Coffin Showroom to Appliance Store

After the studio relocated, the original Jackson Highway building cycled through a series of mundane afterlives -- an audiovisual retailer, then an appliance store. By 1999 it sat empty, its history gathering dust alongside the old recording equipment a subsequent owner had kept intact. The building seemed destined for obscurity until a 2013 documentary simply titled Muscle Shoals rekindled public fascination. That same year, the Muscle Shoals Music Foundation was formed and purchased the property with the goal of establishing a museum. Beats Electronics contributed an essential $1 million, and Alabama's state tourism director credited the film directly. Even before its restoration was complete, the Alabama Tourism Department named Muscle Shoals Sound Studio the state's top attraction for 2017.

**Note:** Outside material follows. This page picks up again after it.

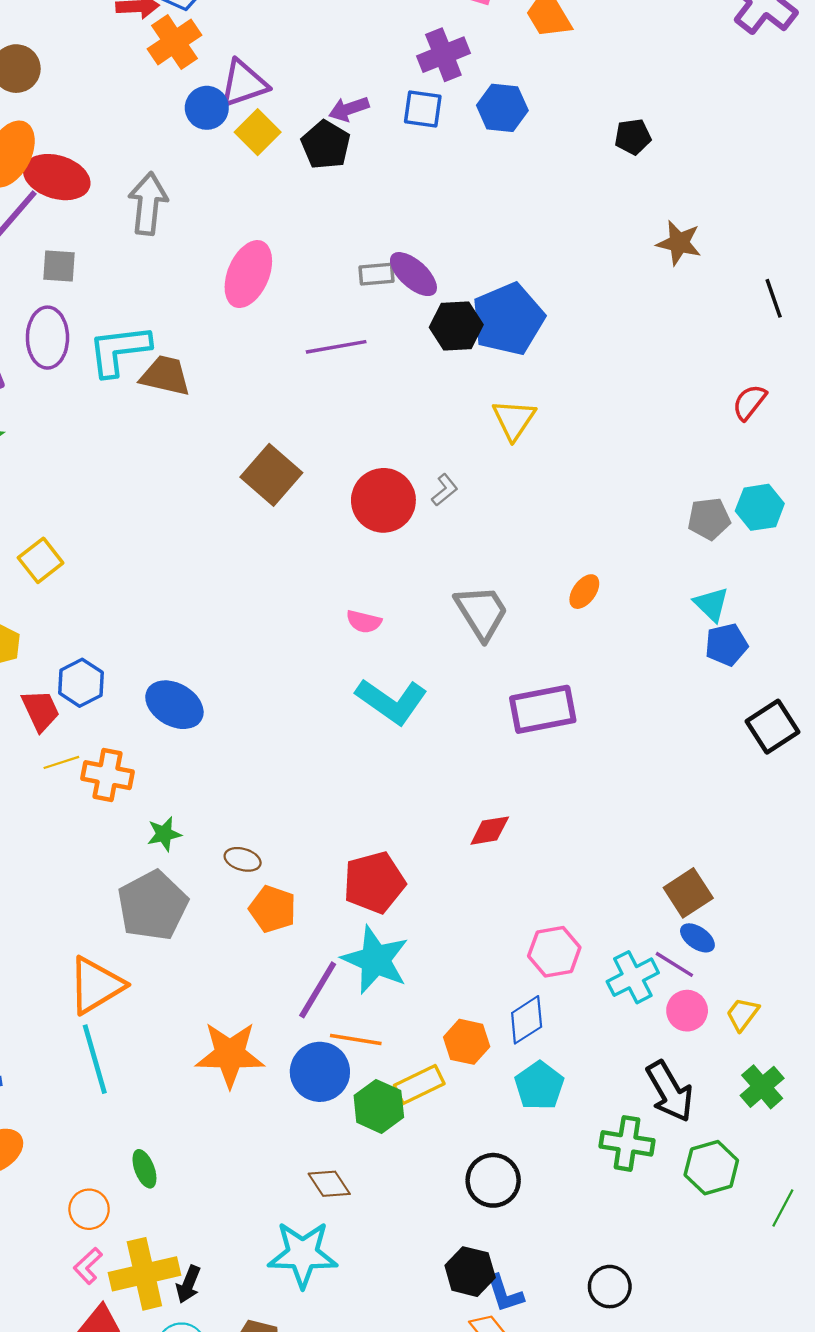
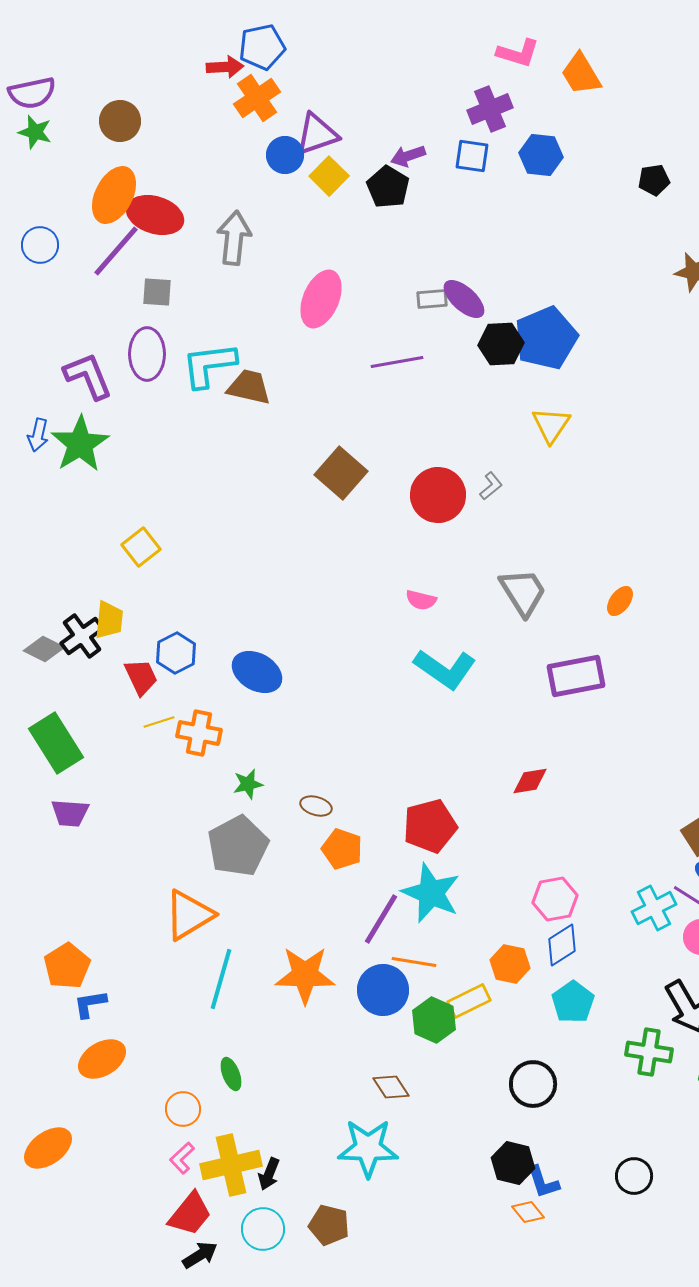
orange ellipse: (584, 592) -> (620, 601), moved
pink hexagon: (554, 952) -> (555, 899), moved
cyan line: (95, 1059) -> (221, 979), moved, turned 32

The Tape Machines Roll Again

Major restoration work began in September 2015, and the studio reopened on January 9, 2017, its interior painstakingly returned to its 1970s appearance. Visitors find guitars, amplifiers, a Hammond organ, a Wurlitzer electric piano, a black baby grand, a recording console, and analog tape machines -- the tools that shaped decades of hit records. Isolation booths for vocals and percussion stand ready, as if the Swampers might walk back in at any moment. The studio had already proven it could still produce: the Black Keys recorded their Grammy-winning album Brothers there in 2009 and 2010, and Chris Stapleton cut his Grammy-winning single "Cold" in December 2018. From coffin showroom to recording shrine to appliance store to museum, 3614 Jackson Highway refuses to stay silent.

From the Air

Located at 34.768N, 87.674W in Sheffield, Alabama, in the Muscle Shoals metropolitan area along the Tennessee River. The studio sits on Jackson Highway (US Route 72) in a commercial district. Nearby airports: KMSL (Northwest Alabama Regional, 5nm west), KDCU (Decatur/Pryor Field, 25nm east). Best viewed at 1,500-2,500 ft AGL. The Tennessee River bends prominently through the area; Sheffield is on the south bank. Wilson Dam, the TVA facility that gave the Muscle Shoals area its original fame, is visible 3nm west. FAME Studios, where the Swampers got their start, is located about 5nm east across the river in Muscle Shoals proper.